- _Task prompt_
Change "locality" to "collection site" in the lines from the one with "order: Ericales" through the last line, and give those lines again with nothing else altered. Omit the pictures.

◆ ◆ ◆ ◆ ◆

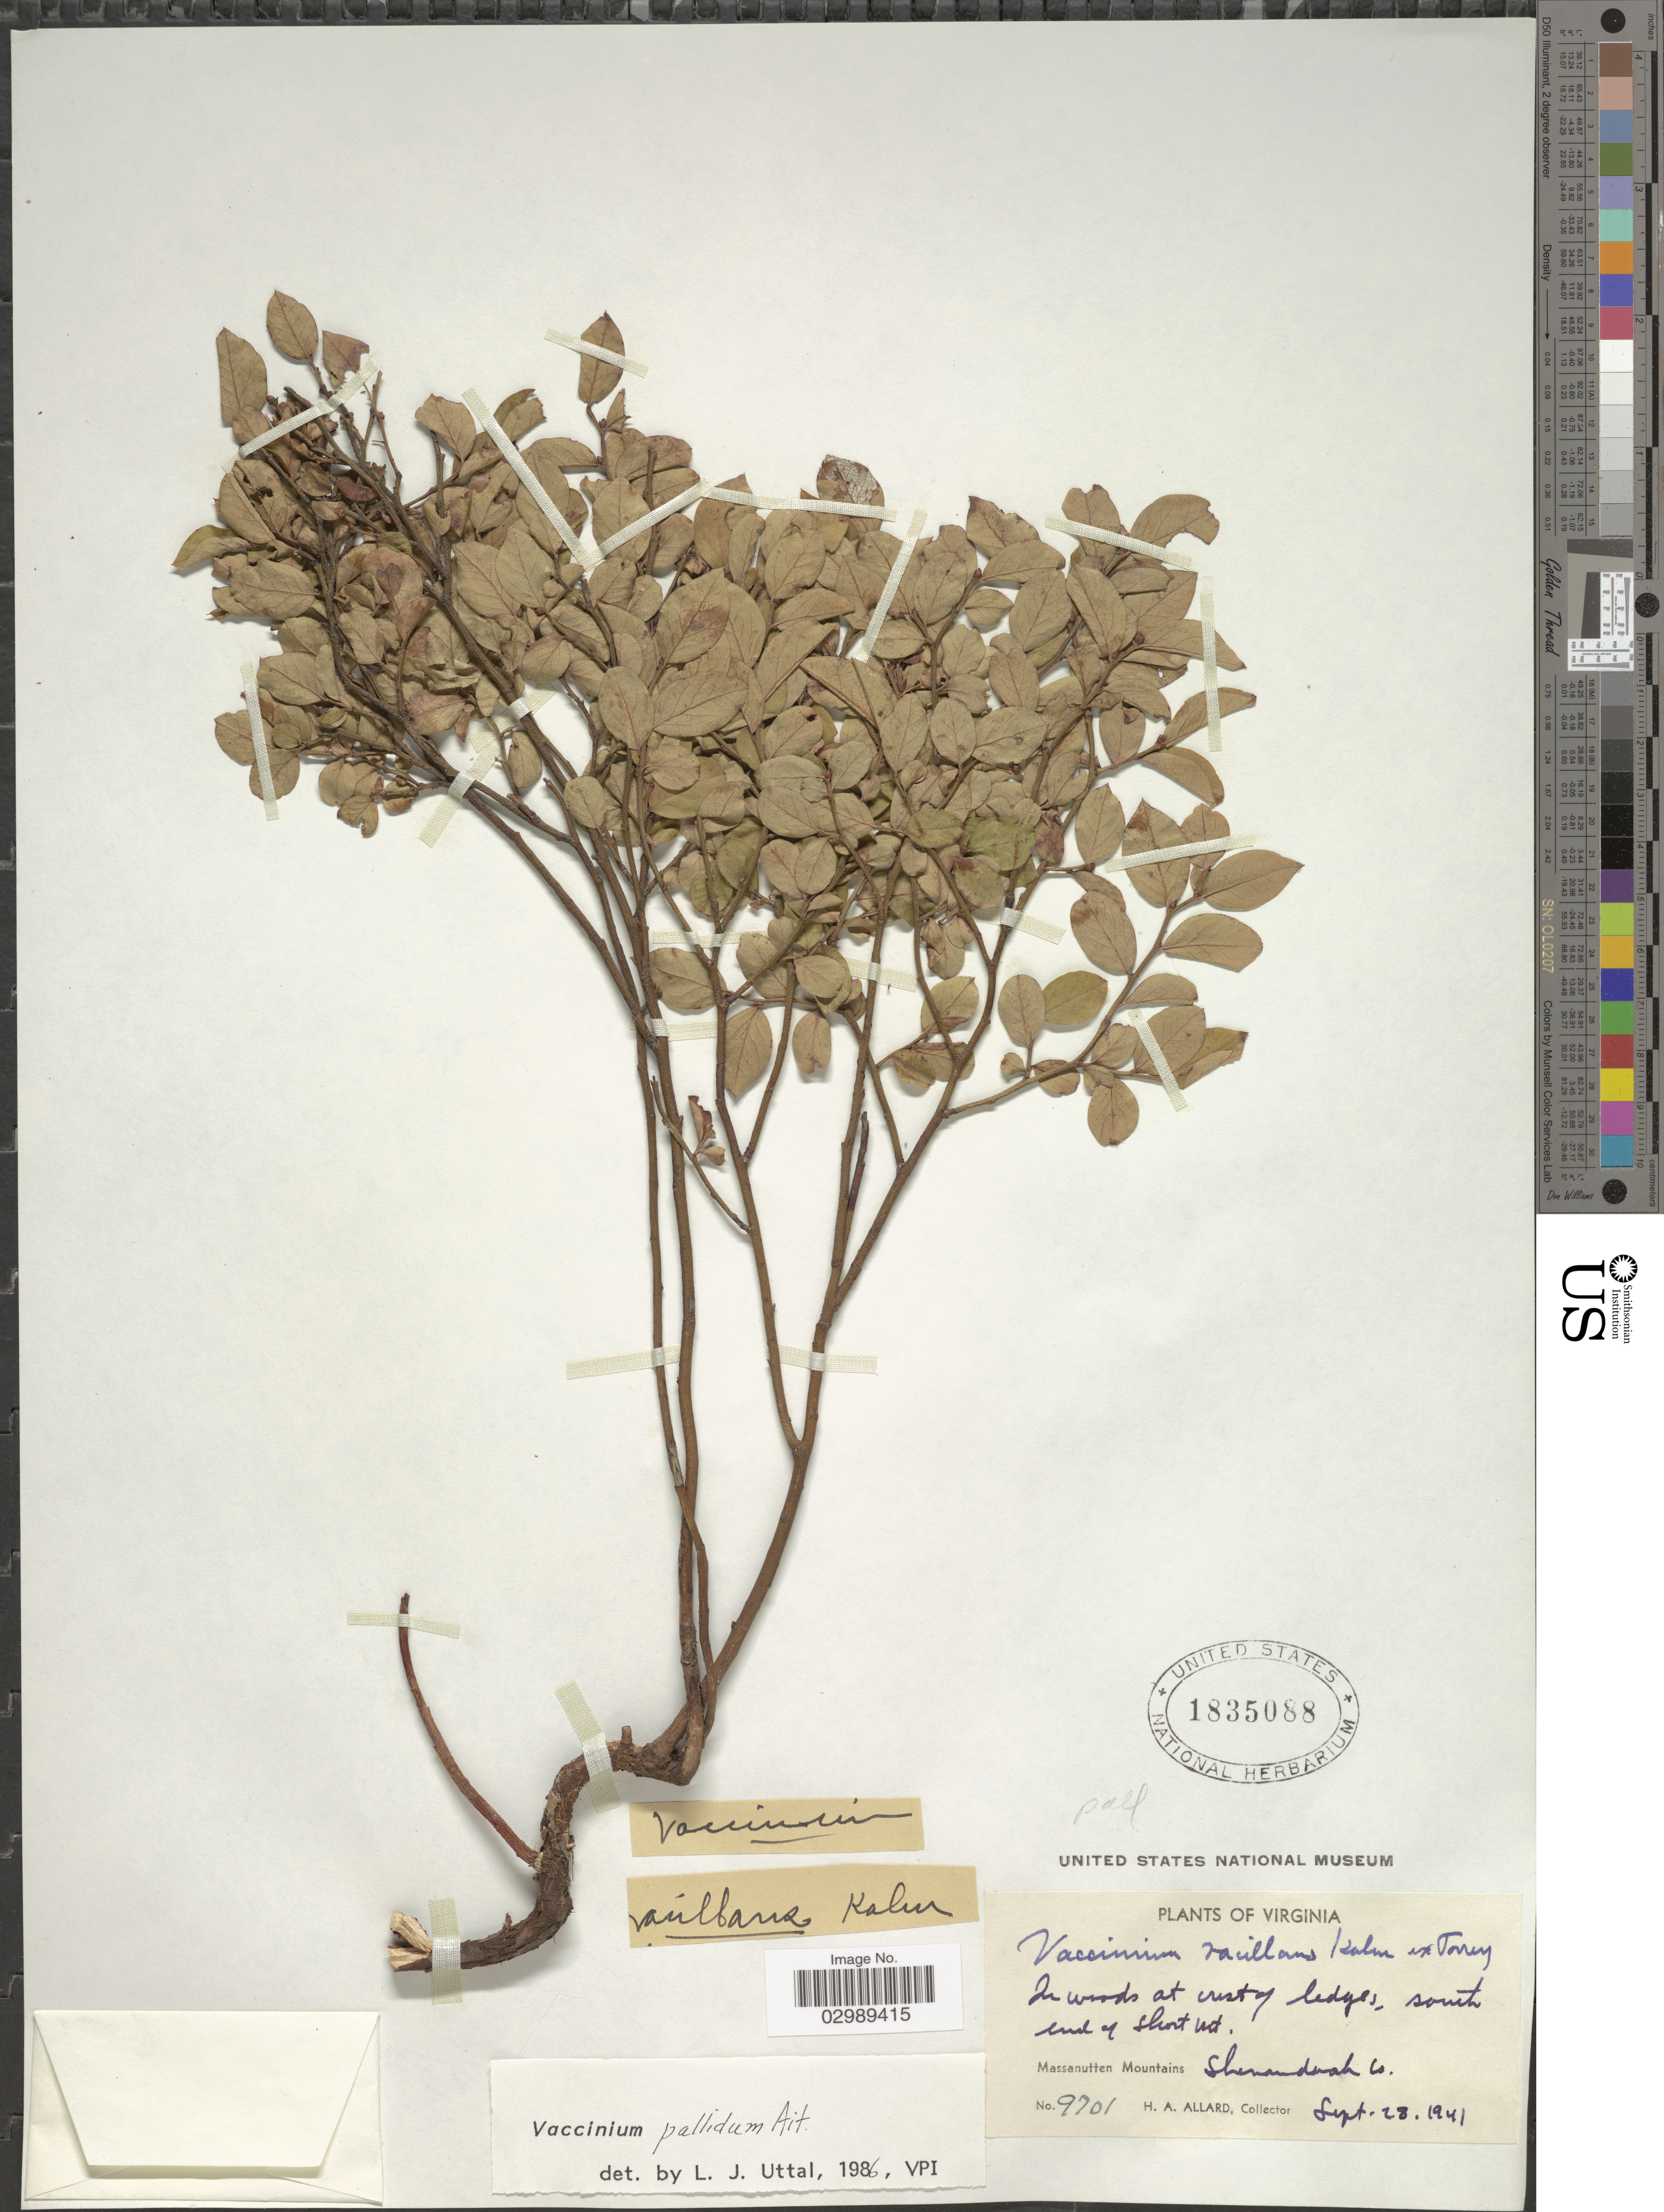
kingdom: Plantae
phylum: Tracheophyta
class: Magnoliopsida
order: Ericales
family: Ericaceae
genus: Vaccinium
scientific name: Vaccinium pallidum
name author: Aiton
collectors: H. A. Allard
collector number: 9701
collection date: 1941-09-28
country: United States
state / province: Virginia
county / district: Shenandoah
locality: South end of Short Mt., Massanutten Mountains, Shenandoah Co.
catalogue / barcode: US 1835088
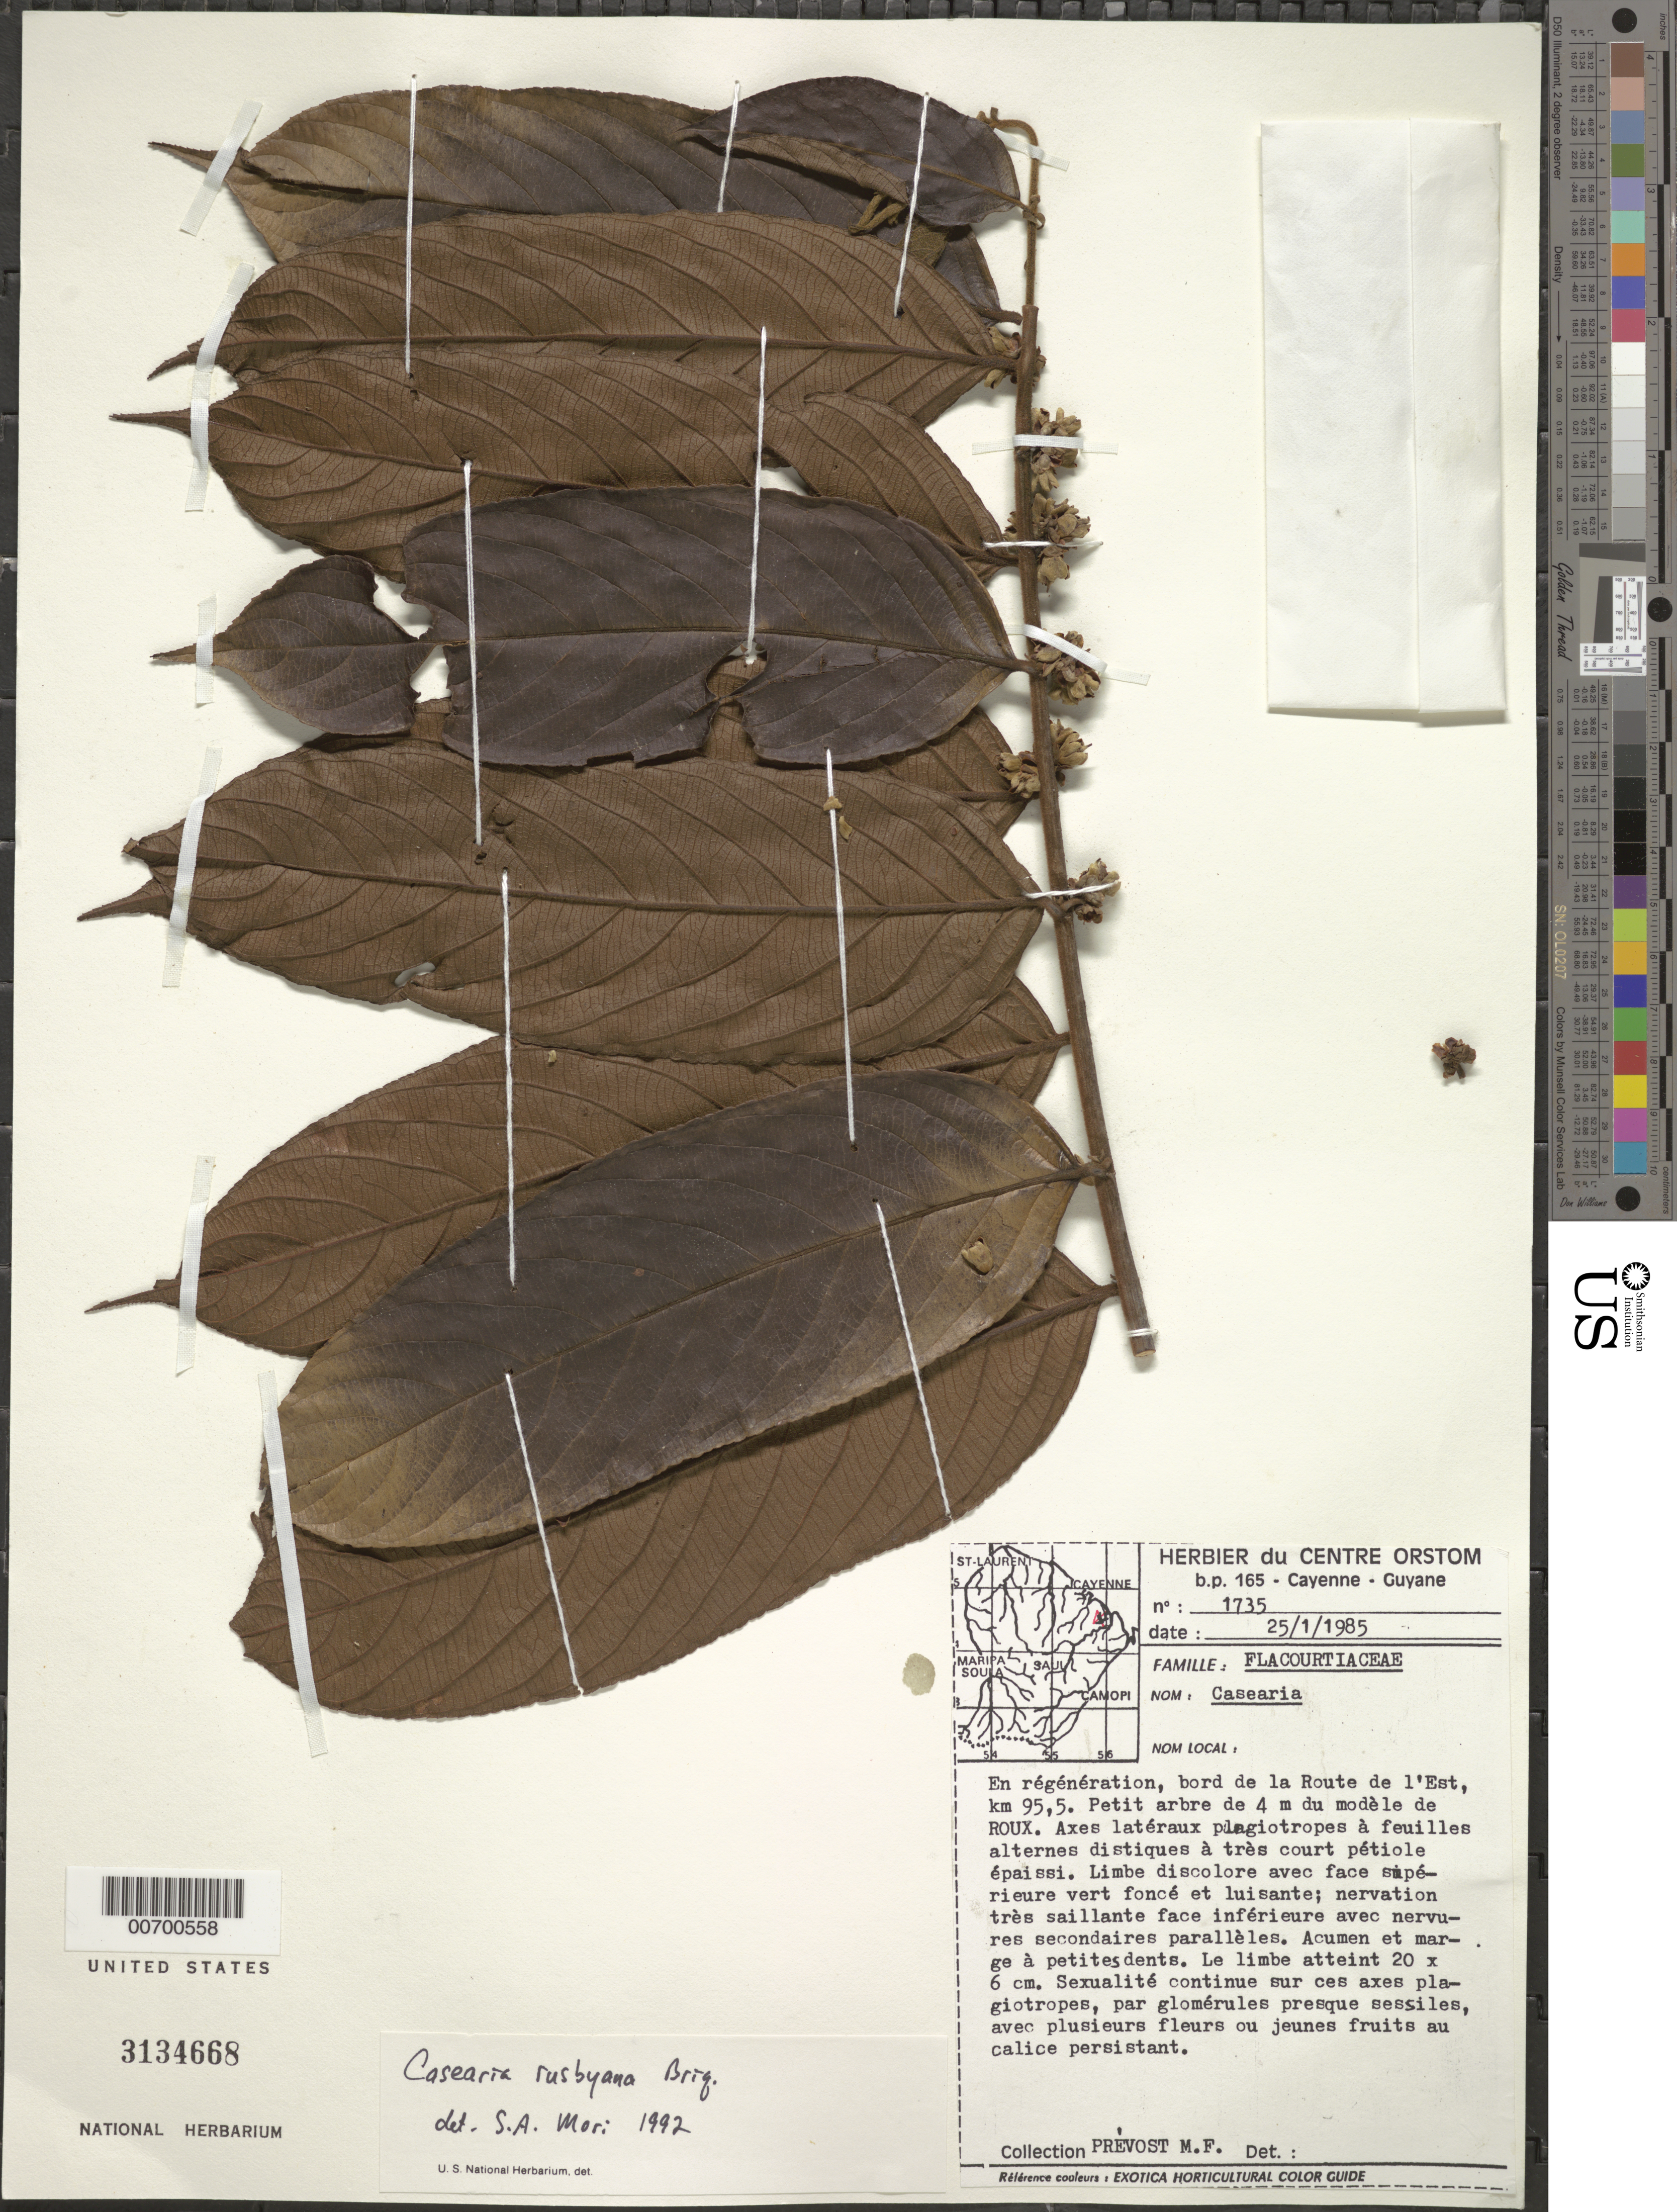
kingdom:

◆ ◆ ◆ ◆ ◆

- _Answer to this exercise_
order: Ericales
family: Ericaceae
genus: Vaccinium
scientific name: Vaccinium pallidum
name author: Aiton
collectors: H. A. Allard
collector number: 9701
collection date: 1941-09-28
country: United States
state / province: Virginia
county / district: Shenandoah
collection site: South end of Short Mt., Massanutten Mountains, Shenandoah Co.
catalogue / barcode: US 1835088
kingdom:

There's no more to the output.